═══ Supplied data
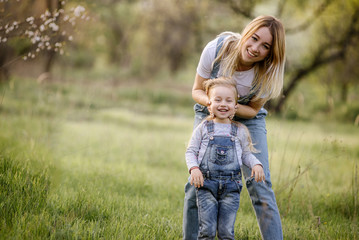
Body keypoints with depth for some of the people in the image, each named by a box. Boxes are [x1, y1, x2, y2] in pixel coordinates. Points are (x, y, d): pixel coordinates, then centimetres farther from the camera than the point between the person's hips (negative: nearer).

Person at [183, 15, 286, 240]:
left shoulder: (268, 72, -27)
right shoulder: (216, 49, -28)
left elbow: (253, 110, -12)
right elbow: (197, 90, -12)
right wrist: (211, 101, -35)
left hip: (248, 120, -1)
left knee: (259, 185, -12)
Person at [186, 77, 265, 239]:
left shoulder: (240, 131, 10)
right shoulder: (203, 128, 6)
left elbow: (246, 154, 16)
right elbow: (191, 151, 7)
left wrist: (256, 164, -4)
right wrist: (194, 168, -10)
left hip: (231, 187, 1)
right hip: (206, 185, -1)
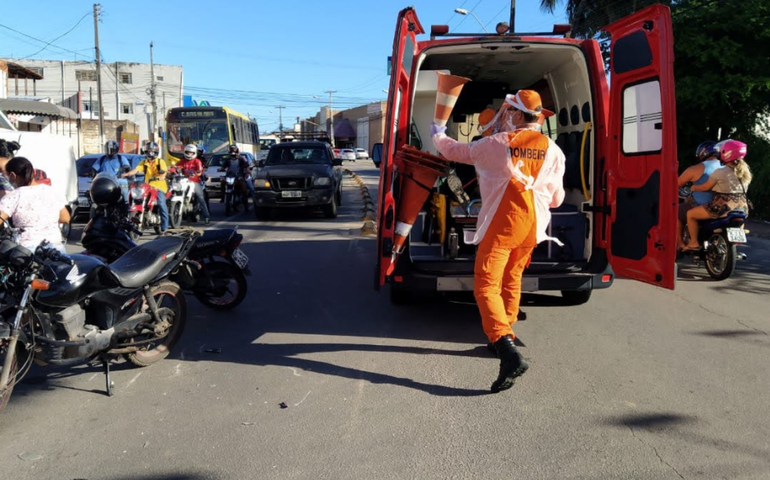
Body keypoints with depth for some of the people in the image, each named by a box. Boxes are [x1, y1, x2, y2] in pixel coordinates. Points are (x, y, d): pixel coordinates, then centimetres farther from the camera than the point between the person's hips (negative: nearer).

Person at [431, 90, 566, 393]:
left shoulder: (497, 144, -5)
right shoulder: (552, 150, 6)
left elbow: (455, 152, 9)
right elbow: (556, 198, 12)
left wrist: (438, 136, 30)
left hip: (501, 224, -5)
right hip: (531, 226, 6)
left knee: (486, 286, -7)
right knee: (512, 280, 23)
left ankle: (508, 353, -23)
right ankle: (504, 336, 36)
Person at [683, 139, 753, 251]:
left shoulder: (720, 172, -12)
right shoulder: (745, 172, 9)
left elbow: (705, 187, -6)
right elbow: (742, 190, 19)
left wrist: (694, 188, 13)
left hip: (723, 207, -7)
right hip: (742, 208, 7)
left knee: (690, 214, 7)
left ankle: (694, 243, 5)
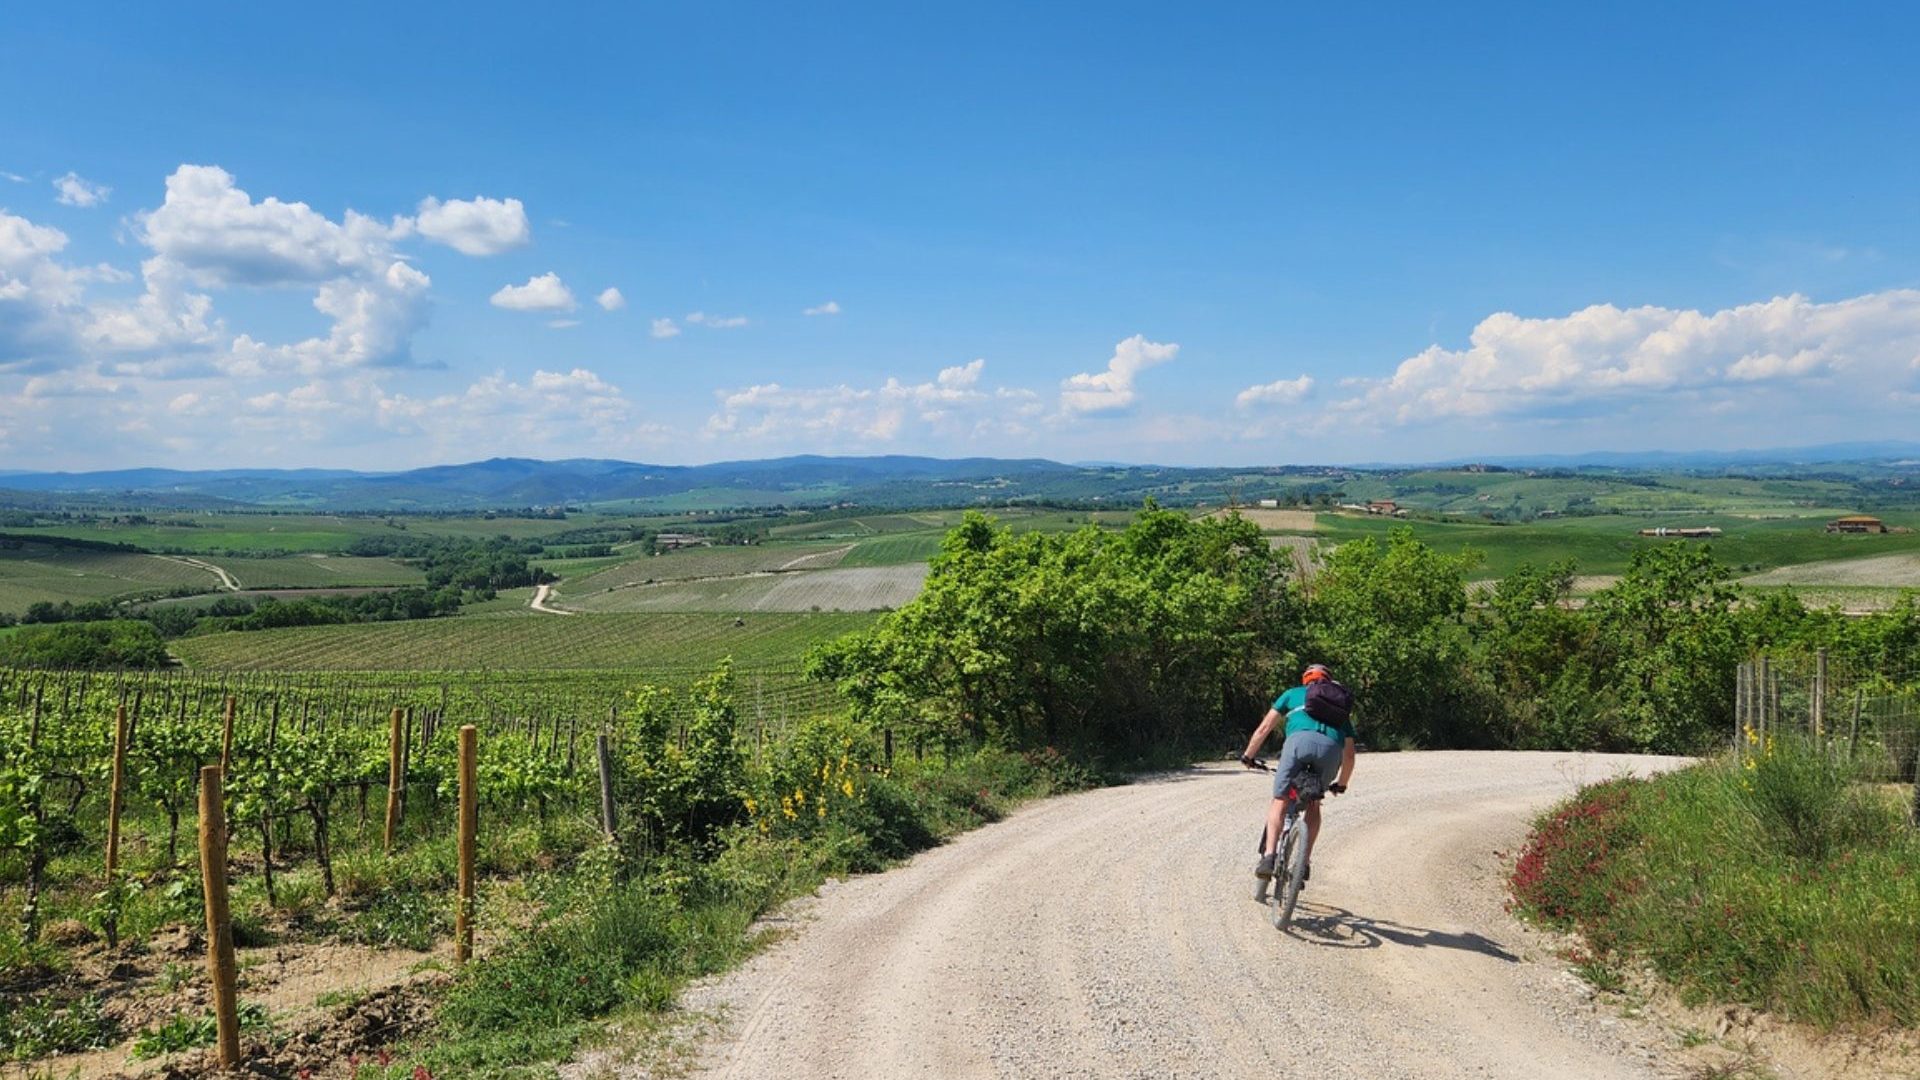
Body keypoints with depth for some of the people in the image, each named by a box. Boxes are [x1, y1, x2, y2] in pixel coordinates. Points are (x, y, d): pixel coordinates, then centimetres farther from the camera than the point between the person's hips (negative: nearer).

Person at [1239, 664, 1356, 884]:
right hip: (1331, 748, 3)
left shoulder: (1293, 694, 33)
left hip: (1300, 740, -2)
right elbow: (1349, 756, 37)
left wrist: (1247, 756, 42)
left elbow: (1263, 729, 29)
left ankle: (1269, 855, -11)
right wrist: (1341, 785, 51)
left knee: (1280, 800, 7)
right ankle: (1305, 863, 16)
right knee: (1313, 804, 22)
══════
-- Assigned task --
Lines above that contain the string "knee" make up the answer.

-- Response --
left knee: (259, 185, -12)
left knee: (486, 286, -7)
right knee: (512, 280, 23)
left knee: (690, 214, 7)
left knee: (1280, 800, 7)
right knee: (1313, 804, 22)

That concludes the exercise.